Our analysis shows that productions meant for observing a location are most common (58% of the total number of coded productions). Observing a story productions cover 28%, while only 7% are meant for participating in a story or exploring a story. Concluding, the need for high-end gear is still relatively rare, and interactivity even more so. To understand the context in which these choices were made, we have interviewed ten immersive journalists of productions we analyzed. We have also spoke with four other experts and are currently analyzing their viewpoints.
Meanwhile, the question remains: what is the impact of the different elements of immersive journalistic productions on the engagement of the audience? And does this engagement improve the user’s understanding and memory of the topic? And more practically: Are immersive elements worth investing in? This is where it gets even more interesting for journalistic outlets.

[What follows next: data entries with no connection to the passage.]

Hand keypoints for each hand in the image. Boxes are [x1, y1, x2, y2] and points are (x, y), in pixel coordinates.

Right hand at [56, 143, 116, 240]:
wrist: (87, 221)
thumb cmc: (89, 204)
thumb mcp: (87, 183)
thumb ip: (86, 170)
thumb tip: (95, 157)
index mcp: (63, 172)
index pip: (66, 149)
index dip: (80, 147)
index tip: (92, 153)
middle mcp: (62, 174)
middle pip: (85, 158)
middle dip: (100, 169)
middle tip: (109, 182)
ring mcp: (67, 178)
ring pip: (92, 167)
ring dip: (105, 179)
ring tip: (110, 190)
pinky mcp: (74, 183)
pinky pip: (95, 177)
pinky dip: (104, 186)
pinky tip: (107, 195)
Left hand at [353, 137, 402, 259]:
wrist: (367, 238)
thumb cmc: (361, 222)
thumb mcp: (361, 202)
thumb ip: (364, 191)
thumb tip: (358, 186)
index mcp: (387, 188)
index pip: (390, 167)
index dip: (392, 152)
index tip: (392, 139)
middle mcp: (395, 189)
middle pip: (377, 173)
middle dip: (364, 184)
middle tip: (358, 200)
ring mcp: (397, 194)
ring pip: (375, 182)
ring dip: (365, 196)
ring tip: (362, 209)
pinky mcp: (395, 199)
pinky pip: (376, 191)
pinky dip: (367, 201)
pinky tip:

To answer these questions, we are designing for experiments focusing on the impact of the following immersive elements:
1). Audio (stereo vs. spatial sound)
2). Inclusiveness (low vs. high)
3). The role of the user (first person vs. third person)
4). Interactivity (interaction options vs. no interaction)
Each experiment will be done with 150 participants, whose emotional engagement will be measured through their physiologic reactions, such as heart beat and perspiration, and through questionnaires. The influence on the participants’ understanding and attitude will also be measured through surveys that are to be filled out right upon watching the production and one week later.